Cargo can go indirect routes as long as it does not adversely affect the product (e.g. perishables) or takes too long. |
Supply side (aviation/ supply chain) considerations
1. Fair Share - Once we have sized the market (e.g. whole of Sydney) then the next question could be, what constitutes a “fair share” of the market for each airport in Sydney (i.e. Westerns Sydney WSI, vs Sydney Kingsford Smith - SYD) For example, for chilled meat, should WSI have 75% market share of the Sydney aviation exports by 2035, given 75% of the abattoirs are closer to WSI than to SYD airport? What are the factors we need to consider here? For example, frequency and number of direct and indirect flights
2. Supply chain facilities at each touch point/ transit point – for example, the size and availability or convenience of cold storage facilities in WSI relative to SYD? If WSI has more / better cold storage facilities, or they are available 24 hours a day then WSI could be an advantage over SYD, giving it a higher market share.
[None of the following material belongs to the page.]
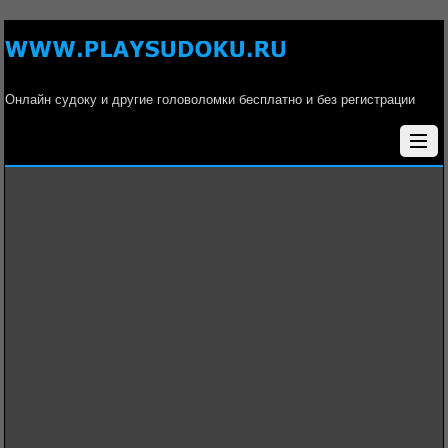
Онлайн судоку и другие головоломки бесплатно и без регистрации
3. Reliability of the transportation mode – Any weaknesses in the transportation mode can impact the ability for a route to be used to carry cargo. For example, the new flights between Newcastle (NTL) and Denpasar (DPS) are not daily, and are subject to cancellation. A cancelled flight means cargo will have to wait up to a few days for the next flight. It may be easier for Jetstar to transport cargo on their multiple daily flights to Brisbane, and then transfer their cargo onto another Jetstar daily flight to Denpasar.
4. Reliability of the transit connections. If the destination requires a connecting flight (e.g. to Seoul) then the transit airport needs to have reliable facilities and onward flights. Cathay’s base in Hong Kong has highly rated cold room facilities plus frequent flights to Seoul, so a NTL to ICN delivery may be better off being routed via HKG than DPS.
Demand side (customer) considerations
1. For cargo, the end customer that consumes the product may have a choice of purchasing that product from several suppliers, depending on price, quality, availability (including seasonality) and even political considerations. For example, the threat of tariffs on Japanese exports to the USA but induce Japanese importers to source their beef from the USA instead of Australia. This may be true from a top down or macro-economic viewpoint. On the other hand, Japanese meat companies may be vertically integrated with Australian cattle farms, and so will retain the export of chilled premium beef from Australia in the short term, though in the longer term, it may divest those farms.